U.S. President Barack Obama is getting ready to address the nation on Syria, but Tuesday's flurry of diplomacy is likely to change the tone of his speech.
Mr. Obama was expected to make the case for a U.S. military strike on Syria for using chemical weapons on civilians near Damascus last month.
But the president is asking Congress to delay voting on military action after the Syrian government said it would give up its chemical weapons and sign an international treaty banning such bombs. Syria also said it would agree to a Russian plan to put its chemical weapons under international control and let them be destroyed.
U.S. Secretary of State John Kerry says the Obama administration will take a hard look at the Russian plan. Kerry intends to meet with Russian Foreign Minister Sergei Lavrov on Thursday in Geneva to discuss Syria.

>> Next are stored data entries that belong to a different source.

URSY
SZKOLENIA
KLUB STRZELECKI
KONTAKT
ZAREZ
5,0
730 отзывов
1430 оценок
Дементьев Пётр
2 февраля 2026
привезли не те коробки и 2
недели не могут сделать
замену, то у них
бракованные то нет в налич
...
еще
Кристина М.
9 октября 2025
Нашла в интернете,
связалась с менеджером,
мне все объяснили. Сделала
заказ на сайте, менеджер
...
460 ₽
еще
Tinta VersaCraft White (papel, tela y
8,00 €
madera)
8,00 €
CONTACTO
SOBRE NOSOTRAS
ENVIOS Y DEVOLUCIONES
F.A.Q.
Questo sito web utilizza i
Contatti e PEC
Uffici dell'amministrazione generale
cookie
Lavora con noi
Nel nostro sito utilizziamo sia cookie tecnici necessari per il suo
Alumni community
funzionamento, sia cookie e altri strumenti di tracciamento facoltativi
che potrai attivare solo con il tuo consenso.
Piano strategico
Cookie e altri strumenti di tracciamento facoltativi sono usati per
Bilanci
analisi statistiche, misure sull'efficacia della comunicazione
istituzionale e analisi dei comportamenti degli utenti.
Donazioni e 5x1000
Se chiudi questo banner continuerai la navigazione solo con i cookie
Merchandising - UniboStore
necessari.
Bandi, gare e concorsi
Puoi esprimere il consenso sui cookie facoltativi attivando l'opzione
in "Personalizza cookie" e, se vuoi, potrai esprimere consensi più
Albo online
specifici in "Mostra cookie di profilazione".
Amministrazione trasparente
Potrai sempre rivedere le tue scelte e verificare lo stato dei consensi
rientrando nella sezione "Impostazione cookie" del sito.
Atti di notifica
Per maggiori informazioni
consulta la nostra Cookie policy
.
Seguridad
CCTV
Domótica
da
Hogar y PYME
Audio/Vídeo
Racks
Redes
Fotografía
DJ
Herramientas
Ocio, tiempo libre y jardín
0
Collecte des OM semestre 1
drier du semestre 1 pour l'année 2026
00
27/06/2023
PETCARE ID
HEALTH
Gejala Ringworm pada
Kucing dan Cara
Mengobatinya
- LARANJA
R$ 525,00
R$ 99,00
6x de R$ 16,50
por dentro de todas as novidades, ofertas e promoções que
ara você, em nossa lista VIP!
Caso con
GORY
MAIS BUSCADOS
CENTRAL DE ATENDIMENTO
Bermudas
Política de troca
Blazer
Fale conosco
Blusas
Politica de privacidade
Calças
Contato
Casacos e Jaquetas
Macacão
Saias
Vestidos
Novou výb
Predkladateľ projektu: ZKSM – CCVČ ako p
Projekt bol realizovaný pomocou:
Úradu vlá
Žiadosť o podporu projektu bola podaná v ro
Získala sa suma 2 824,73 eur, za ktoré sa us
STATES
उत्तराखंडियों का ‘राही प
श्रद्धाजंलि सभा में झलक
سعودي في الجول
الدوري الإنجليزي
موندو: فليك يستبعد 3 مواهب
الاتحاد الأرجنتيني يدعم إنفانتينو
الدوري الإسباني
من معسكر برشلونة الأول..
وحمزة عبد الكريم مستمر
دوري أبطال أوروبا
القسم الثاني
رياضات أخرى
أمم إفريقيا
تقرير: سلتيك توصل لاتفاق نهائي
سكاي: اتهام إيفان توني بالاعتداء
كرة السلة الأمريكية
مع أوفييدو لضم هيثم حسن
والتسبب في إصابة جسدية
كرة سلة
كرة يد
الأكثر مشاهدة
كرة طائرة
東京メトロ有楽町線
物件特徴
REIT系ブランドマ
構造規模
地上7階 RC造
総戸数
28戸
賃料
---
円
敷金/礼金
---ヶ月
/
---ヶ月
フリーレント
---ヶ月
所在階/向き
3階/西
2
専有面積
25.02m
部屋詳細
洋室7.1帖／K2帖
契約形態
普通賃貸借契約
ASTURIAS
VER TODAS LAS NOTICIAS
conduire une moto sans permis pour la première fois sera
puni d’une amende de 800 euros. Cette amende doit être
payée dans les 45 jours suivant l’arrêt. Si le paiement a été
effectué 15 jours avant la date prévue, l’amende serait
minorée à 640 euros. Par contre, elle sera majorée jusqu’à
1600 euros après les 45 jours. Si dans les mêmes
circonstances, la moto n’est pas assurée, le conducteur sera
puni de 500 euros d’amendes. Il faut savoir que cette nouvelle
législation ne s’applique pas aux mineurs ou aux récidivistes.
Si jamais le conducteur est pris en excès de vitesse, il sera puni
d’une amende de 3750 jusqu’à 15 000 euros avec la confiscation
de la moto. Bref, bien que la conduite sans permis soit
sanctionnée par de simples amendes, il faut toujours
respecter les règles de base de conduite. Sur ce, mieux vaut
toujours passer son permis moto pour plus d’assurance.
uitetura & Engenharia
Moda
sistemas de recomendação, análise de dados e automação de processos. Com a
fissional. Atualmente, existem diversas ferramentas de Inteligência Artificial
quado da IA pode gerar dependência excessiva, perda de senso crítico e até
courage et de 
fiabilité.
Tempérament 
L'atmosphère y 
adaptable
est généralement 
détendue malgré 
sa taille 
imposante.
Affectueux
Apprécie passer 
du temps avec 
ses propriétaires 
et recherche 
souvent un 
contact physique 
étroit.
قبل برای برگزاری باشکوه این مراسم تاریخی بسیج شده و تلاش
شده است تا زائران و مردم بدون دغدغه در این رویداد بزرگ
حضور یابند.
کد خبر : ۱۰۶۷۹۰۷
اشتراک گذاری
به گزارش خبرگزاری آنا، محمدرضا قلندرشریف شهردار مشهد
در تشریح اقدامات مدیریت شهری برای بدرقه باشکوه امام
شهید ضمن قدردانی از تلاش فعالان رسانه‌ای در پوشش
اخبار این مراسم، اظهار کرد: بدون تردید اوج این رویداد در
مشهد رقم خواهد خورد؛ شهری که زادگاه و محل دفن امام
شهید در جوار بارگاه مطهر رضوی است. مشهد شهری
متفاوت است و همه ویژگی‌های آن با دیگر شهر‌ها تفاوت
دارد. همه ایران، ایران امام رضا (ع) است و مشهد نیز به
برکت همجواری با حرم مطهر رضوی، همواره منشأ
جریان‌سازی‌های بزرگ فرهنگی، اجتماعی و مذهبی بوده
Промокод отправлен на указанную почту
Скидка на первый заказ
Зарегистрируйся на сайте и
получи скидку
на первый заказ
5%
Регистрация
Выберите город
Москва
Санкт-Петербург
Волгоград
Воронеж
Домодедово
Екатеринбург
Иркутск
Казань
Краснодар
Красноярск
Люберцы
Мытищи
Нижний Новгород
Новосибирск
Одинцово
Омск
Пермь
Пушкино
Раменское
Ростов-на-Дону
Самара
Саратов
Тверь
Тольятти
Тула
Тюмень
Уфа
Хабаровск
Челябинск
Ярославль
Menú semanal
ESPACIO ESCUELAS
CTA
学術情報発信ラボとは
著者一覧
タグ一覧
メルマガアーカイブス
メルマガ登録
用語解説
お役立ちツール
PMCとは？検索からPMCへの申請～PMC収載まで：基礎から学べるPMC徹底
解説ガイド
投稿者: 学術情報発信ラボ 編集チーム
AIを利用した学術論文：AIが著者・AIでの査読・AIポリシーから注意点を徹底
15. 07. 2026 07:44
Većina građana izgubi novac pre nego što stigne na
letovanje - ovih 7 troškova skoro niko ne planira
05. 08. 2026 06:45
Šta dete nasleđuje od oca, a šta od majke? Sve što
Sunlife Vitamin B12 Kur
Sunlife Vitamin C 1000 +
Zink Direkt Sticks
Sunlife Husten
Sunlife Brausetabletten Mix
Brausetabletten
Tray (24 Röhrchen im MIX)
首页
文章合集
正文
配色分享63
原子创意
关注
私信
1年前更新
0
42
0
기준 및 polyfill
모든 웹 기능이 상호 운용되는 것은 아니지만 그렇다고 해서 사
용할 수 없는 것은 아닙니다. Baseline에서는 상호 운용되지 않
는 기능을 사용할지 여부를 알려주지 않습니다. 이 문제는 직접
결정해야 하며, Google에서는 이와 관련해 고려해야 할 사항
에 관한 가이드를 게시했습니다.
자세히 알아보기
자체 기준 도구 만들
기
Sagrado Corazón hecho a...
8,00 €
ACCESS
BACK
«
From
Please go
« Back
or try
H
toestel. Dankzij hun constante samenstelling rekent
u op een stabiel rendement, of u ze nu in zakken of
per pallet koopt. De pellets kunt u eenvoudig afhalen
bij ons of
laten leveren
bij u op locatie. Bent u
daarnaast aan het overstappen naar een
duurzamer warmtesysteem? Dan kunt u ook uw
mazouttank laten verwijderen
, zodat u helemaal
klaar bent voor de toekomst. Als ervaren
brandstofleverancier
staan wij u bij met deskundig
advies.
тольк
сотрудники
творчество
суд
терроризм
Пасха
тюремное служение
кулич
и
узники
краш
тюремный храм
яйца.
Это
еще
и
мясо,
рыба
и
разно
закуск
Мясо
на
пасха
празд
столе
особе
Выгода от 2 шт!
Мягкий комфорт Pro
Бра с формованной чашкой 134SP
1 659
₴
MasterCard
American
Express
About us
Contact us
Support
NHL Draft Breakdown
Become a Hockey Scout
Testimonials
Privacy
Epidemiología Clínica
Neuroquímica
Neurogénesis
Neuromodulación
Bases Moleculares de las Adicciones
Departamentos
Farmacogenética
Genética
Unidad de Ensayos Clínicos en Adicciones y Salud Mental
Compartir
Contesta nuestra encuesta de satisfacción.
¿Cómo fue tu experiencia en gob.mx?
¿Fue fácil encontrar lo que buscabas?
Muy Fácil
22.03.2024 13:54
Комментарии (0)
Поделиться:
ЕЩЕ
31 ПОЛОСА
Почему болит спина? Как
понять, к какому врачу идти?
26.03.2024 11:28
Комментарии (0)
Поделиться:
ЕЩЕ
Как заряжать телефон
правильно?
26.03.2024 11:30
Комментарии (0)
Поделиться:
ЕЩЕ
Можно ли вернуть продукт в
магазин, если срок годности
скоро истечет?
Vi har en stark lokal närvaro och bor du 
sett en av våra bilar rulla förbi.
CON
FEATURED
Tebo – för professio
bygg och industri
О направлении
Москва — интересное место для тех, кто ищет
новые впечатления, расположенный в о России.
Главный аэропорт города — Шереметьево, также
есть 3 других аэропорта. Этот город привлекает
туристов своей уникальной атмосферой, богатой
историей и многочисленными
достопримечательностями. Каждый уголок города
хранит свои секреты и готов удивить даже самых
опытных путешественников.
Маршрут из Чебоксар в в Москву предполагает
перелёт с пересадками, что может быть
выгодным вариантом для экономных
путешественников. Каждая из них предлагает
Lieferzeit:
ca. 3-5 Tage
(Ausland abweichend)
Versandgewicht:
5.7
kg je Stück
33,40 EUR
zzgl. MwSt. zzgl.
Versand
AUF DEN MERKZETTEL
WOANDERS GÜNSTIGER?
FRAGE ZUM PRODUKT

At the United Nations, American, British and French diplomats worked on a draft resolution Tuesday calling for strong action if Syria fails to keep its word.
President Obama says the U.S. is still prepared to go ahead with military strikes against Syria if diplomacy fails. But Russian President Vladimir Putin says the plan for Syria can only work if the United States drops its threat of force.
Syria's main opposition bloc, the Syrian National Coalition, dismissed the Russian proposal as meaningless. It said the plan still would give the Syrian army free rein to fight on with conventional weapons.
But while diplomatic activity focuses on the response to the chemical weapons attack, the civil war in Syria continues. On Tuesday, Syrian military jets again bombed rebel positions in the capital.